Today I just have a moment, but wanted to write a quick word. I have found myself thinking so many times about our Song of Solomon Bible Study that has been over for a month, and one of the things that has stood out to me is finally understanding just a smidge of SOS 8:6–
“Place me like a seal over your heart,
like a seal on your arm;
for love is as strong as death,
its jealousy unyielding as the grave.
It burns like blazing fire,
like a mighty flame.”
Here’s the smidge that is echoing in my mind, and giving such focus and peace every time I lack it (which is often!…

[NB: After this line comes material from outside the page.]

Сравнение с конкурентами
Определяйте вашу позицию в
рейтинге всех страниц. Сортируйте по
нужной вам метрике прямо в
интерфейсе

In the first line, our heart represents our affections, both affections we are craving and affections we are offering. Our heart represents what matters to us deep down, who we are in the secret. Everything in our life overflows out of this heart, and this is the heart God is speaking of when He says, “Love the Lord your God with all of your heart…” But I veer off. I forget. I don’t choose to get filled by Him sometimes, and my life begins to wither, like a branch severed from the vine. It shows up in my energy, my attitude, everything, because it is a literal connection–my Life is in Christ, and while He is always here with me, I can easily ignore that and therefore not receive those sweet benefits of connection with Him daily.
Also, in that first line, there’s this: “Place me like a seal over your heart.” A seal means the authority, the ownership, the protection. He is a seal, a piece of armor and hope, set upon my heart! He wants to protect my heart, keeping it from giving its focus and affections and desires to things other than Himself (like concerns about what I can or can’t do, or just busyness!) This is my prayer: “Lord, place Yourself today as a seal over my heart! Keep my heart beating, fully ALIVE because of my connection with You.”

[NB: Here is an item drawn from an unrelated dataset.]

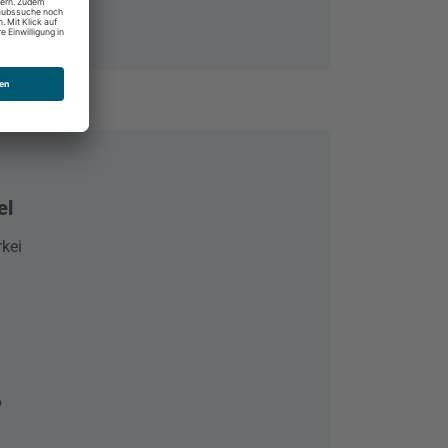
el
rkei
6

So then in the second line, our arm represents our work, our strength, how we use our times, talents, resources, and energy. Our arm is perhaps what others see us do, our work among men. The heart and then the arm is like the first commandment, with the second coming after yet being equal! We love Him…and therefore we also love our neighbor. So our arm is important, too, and just as we need “His seal” upon our heart, oh how we need His seal upon our arm!!!

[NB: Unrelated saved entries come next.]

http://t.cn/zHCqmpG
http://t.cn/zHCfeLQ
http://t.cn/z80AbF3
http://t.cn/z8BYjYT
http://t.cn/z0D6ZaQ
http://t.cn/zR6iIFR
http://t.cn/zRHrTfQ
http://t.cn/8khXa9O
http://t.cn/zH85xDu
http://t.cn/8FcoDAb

His love and jealousy for us is so strong that it can be compared to death. What this says to me is that it’s pretty strong, pretty final; it’s something none of us can change or do anything about when it happens…It’s out of our hands. He wants us that much, and like any jealous lover, He’s happy to put His seal on us if we’ll let Him! His love burns like a mighty flame that never goes out.
It is easy to find myself being a flickering flame for Him, just from being tired or busy or whatever…but when I remember that I don’t have to do anything but come warm myself by that fire, and just be loved, WOW! That stirs something in me. If I am “found burning”, it will be because He was relentless in His fiery love for me first.